◆ RAW DATA
- - -

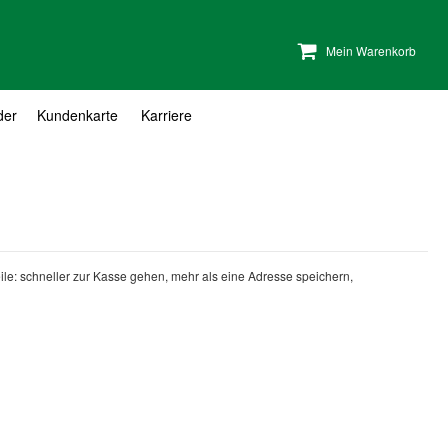
Mein Warenkorb
der
Kundenkarte
Karriere
teile: schneller zur Kasse gehen, mehr als eine Adresse speichern,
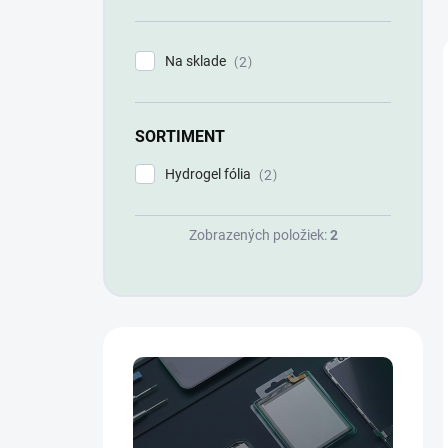
n
e
l
Na sklade
2
SORTIMENT
Hydrogel fólia
2
Zobrazených položiek:
2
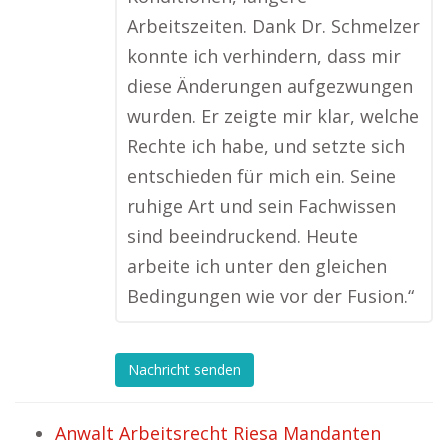
Arbeitszeiten. Dank Dr. Schmelzer
konnte ich verhindern, dass mir
diese Änderungen aufgezwungen
wurden. Er zeigte mir klar, welche
Rechte ich habe, und setzte sich
entschieden für mich ein. Seine
ruhige Art und sein Fachwissen
sind beeindruckend. Heute
arbeite ich unter den gleichen
Bedingungen wie vor der Fusion.“
Nachricht senden
Anwalt Arbeitsrecht Riesa Mandanten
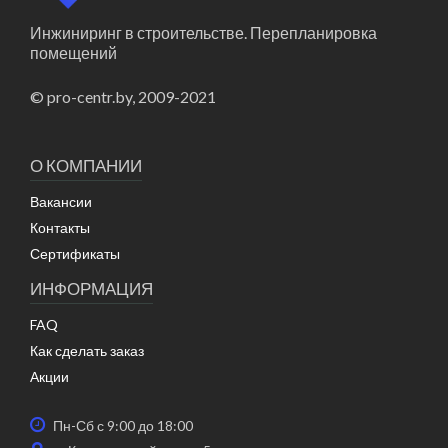
Инжиниринг в строительстве. Перепланировка
помещений
© pro-centr.by, 2009-2021
О КОМПАНИИ
Вакансии
Контакты
Сертификаты
ИНФОРМАЦИЯ
FAQ
Как сделать заказ
Акции
Пн-Сб с 9:00 до 18:00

- - -

◆ PROBLEM TO SOLVE
Once the line containing "Anwalt Arbeitsrecht Riesa Mandanten" is found, it and every line through the end of the records above should be output exactly, with no pictures.

◆ COMPLETED EXERCISE
Anwalt Arbeitsrecht Riesa Mandanten
Инжиниринг в строительстве. Перепланировка
помещений
© pro-centr.by, 2009-2021
О КОМПАНИИ
Вакансии
Контакты
Сертификаты
ИНФОРМАЦИЯ
FAQ
Как сделать заказ
Акции
Пн-Сб с 9:00 до 18:00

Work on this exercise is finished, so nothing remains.